As companhias de petróleo ocidentais pagam um adicional para comprar óleo cru com baixo enxofre porque a remoção deste por meio do refino é difícil. Mas em uma tentativa de controlar a inflação, o governo chinês ordena que os postos vendam gasolina e diesel a preços tão baixos que freqüentemente ficam abaixo dos custos da refinaria.

Isto dá a refinadoras como a Sinopec um forte incentivo para comprarem o óleo cru mais barato possível. Jia, o porta-voz, disse que a empresa então refina o óleo cru para atender aos padrões da China. Os baixos preços do diesel também deixam as divisões de refino das companhias de petróleo com pouco dinheiro para investir em modernização.

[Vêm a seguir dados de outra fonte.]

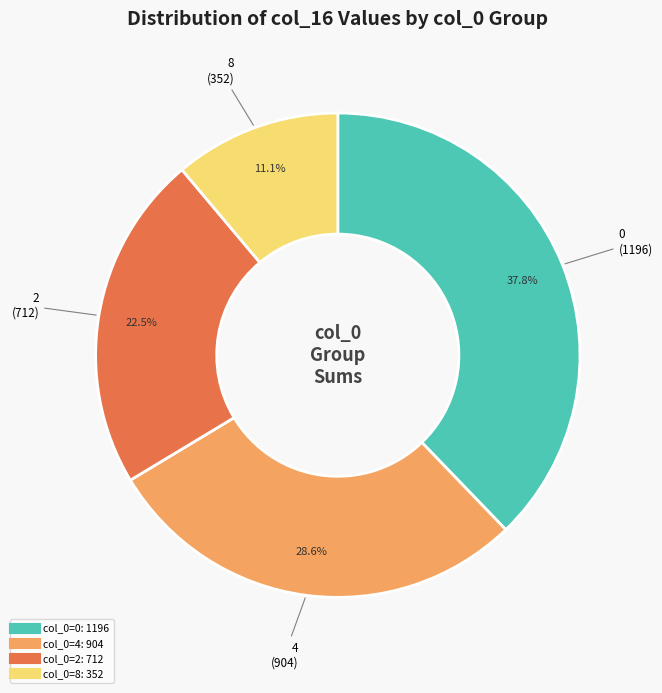

Is there any slice that represents more than half of the pie?

No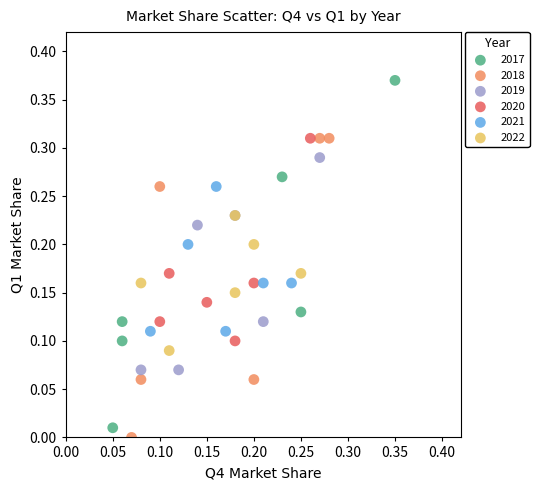

Which series reaches the maximum Y coordinate?

2017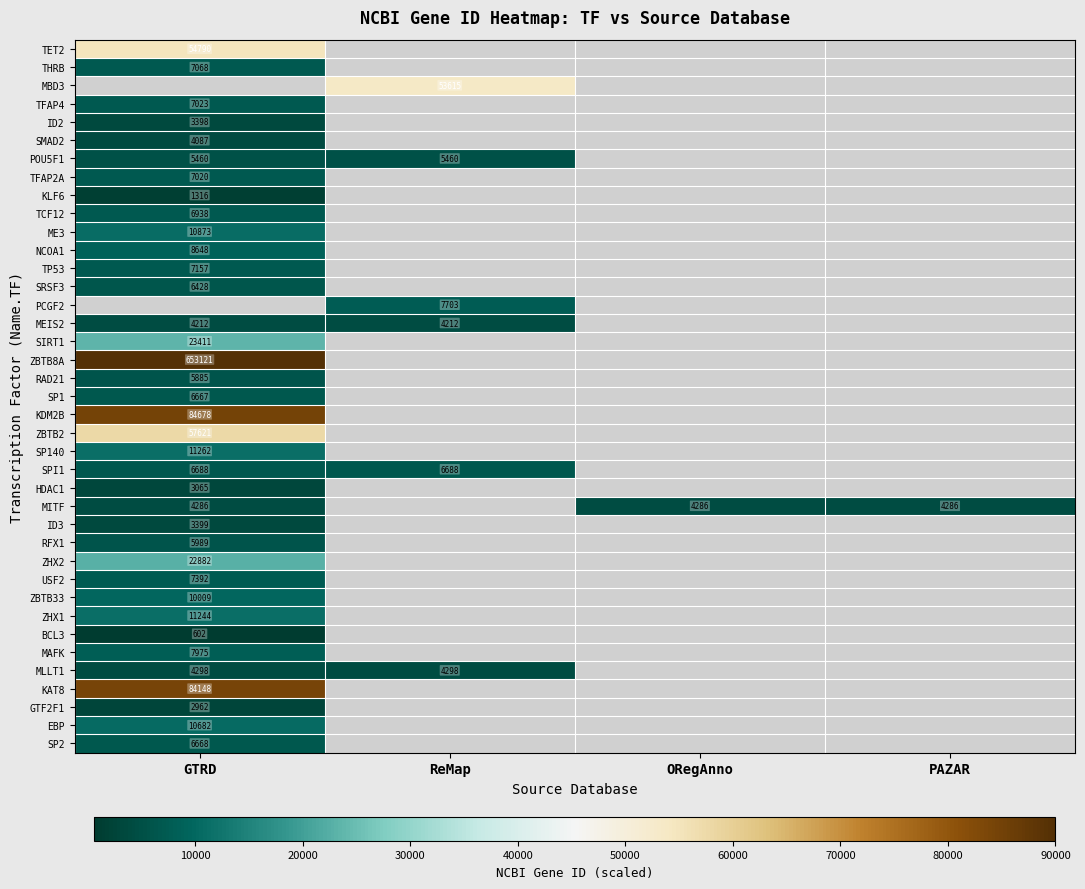

The NCOA1 series shows 8648.0 at GTRD. True or false?

True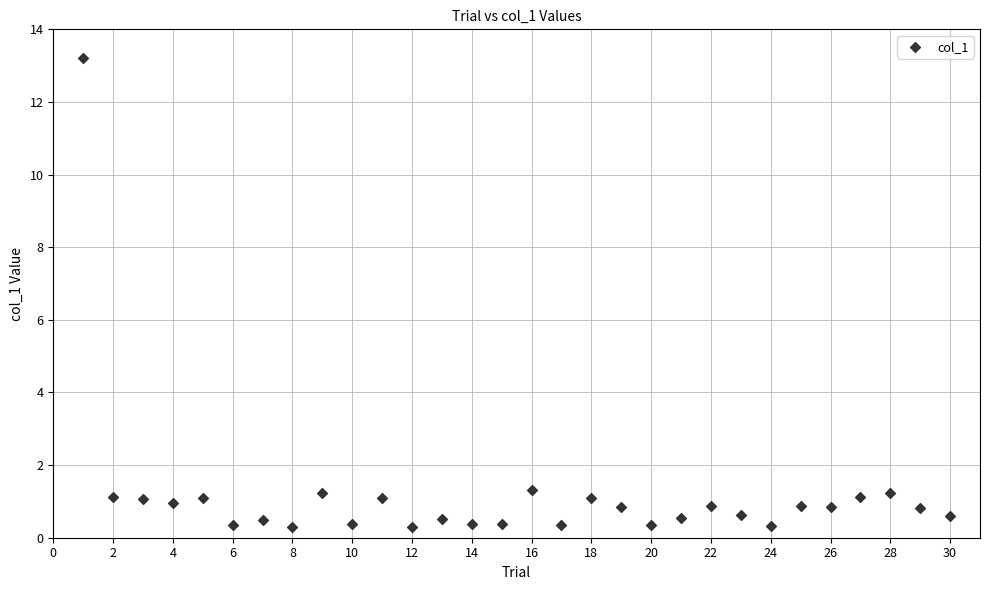

What is the range of X values (max minus min)?

29.0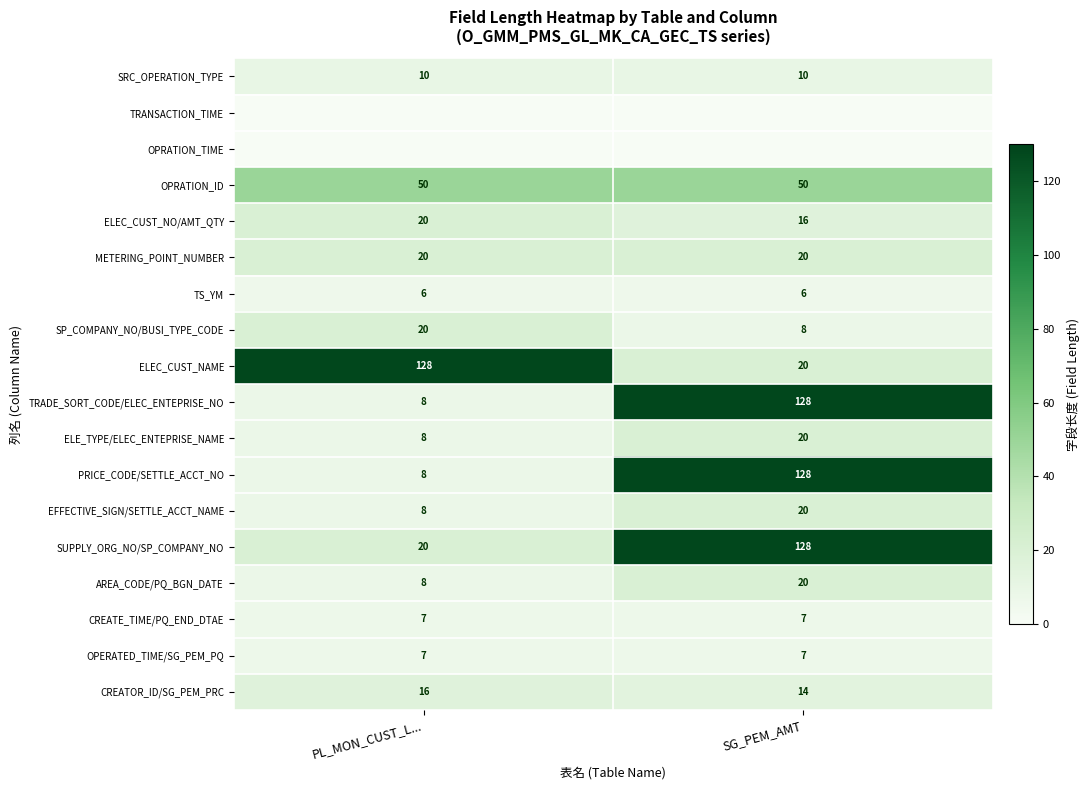

What is the sum of all SRC_OPERATION_TYPE values?

20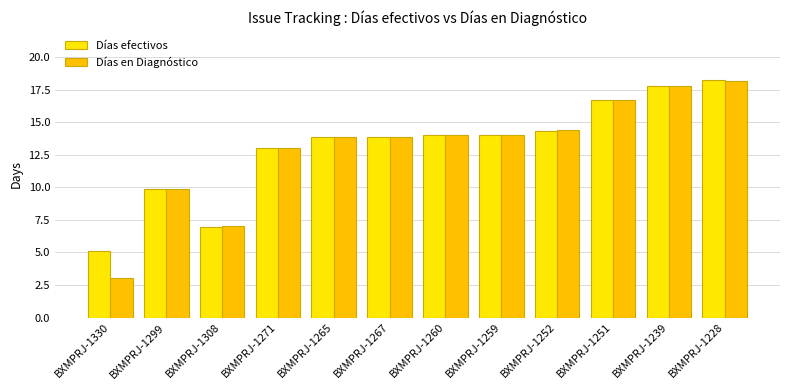

Which category has the lowest value in the Días en Diagnóstico series?

BXMPRJ-1330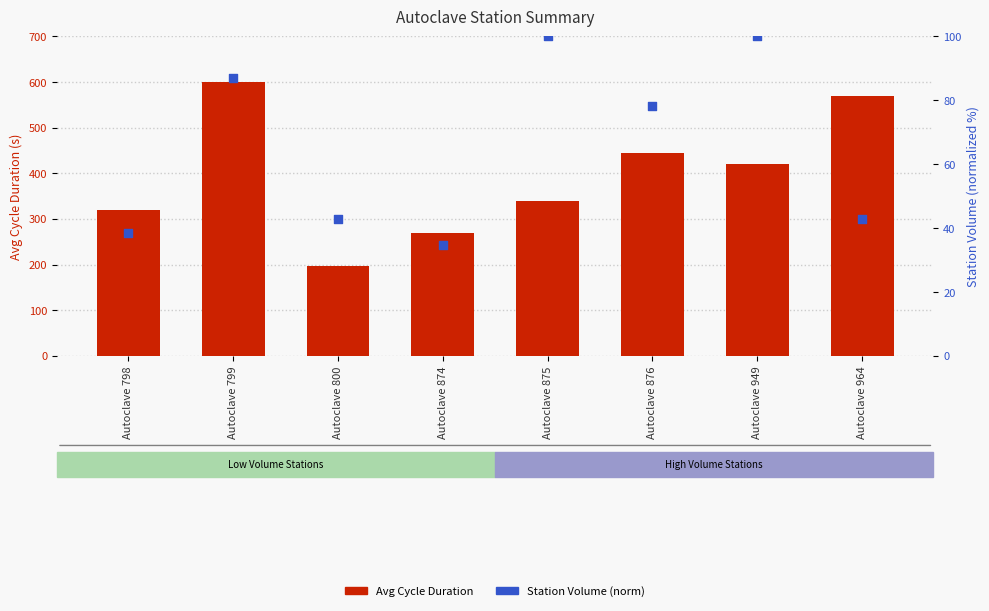

Which series reaches the minimum Y coordinate?

Station Volume (norm)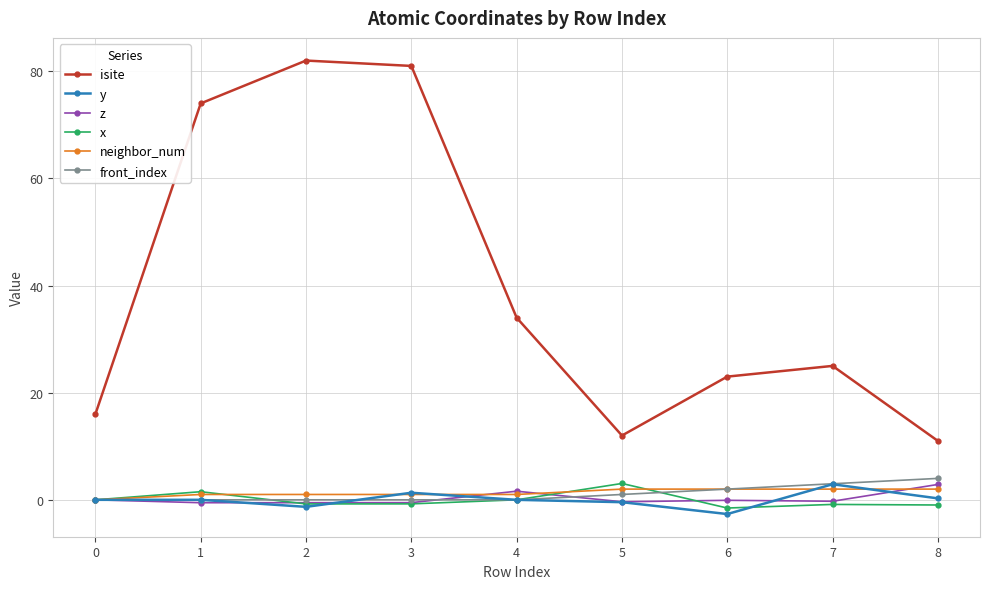

How many x values are between 0 and 1?

2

O governo chinês aumentou os preços controlados da gasolina e diesel em quase 10% em 1º de novembro, para o equivalente em yuan a R$ 1,23 o litro. Mas isto ainda equivale aproximadamente ao preço de atacado do diesel nos mercados internacionais e é ligeiramente maior do que o preço de atacado da gasolina, não deixando nada para cobrir o custo de distribuição do combustível aos postos, sem contar o lucro.

Assim, refinarias e postos têm reduzido as vendas, para desalento dos caminhoneiros.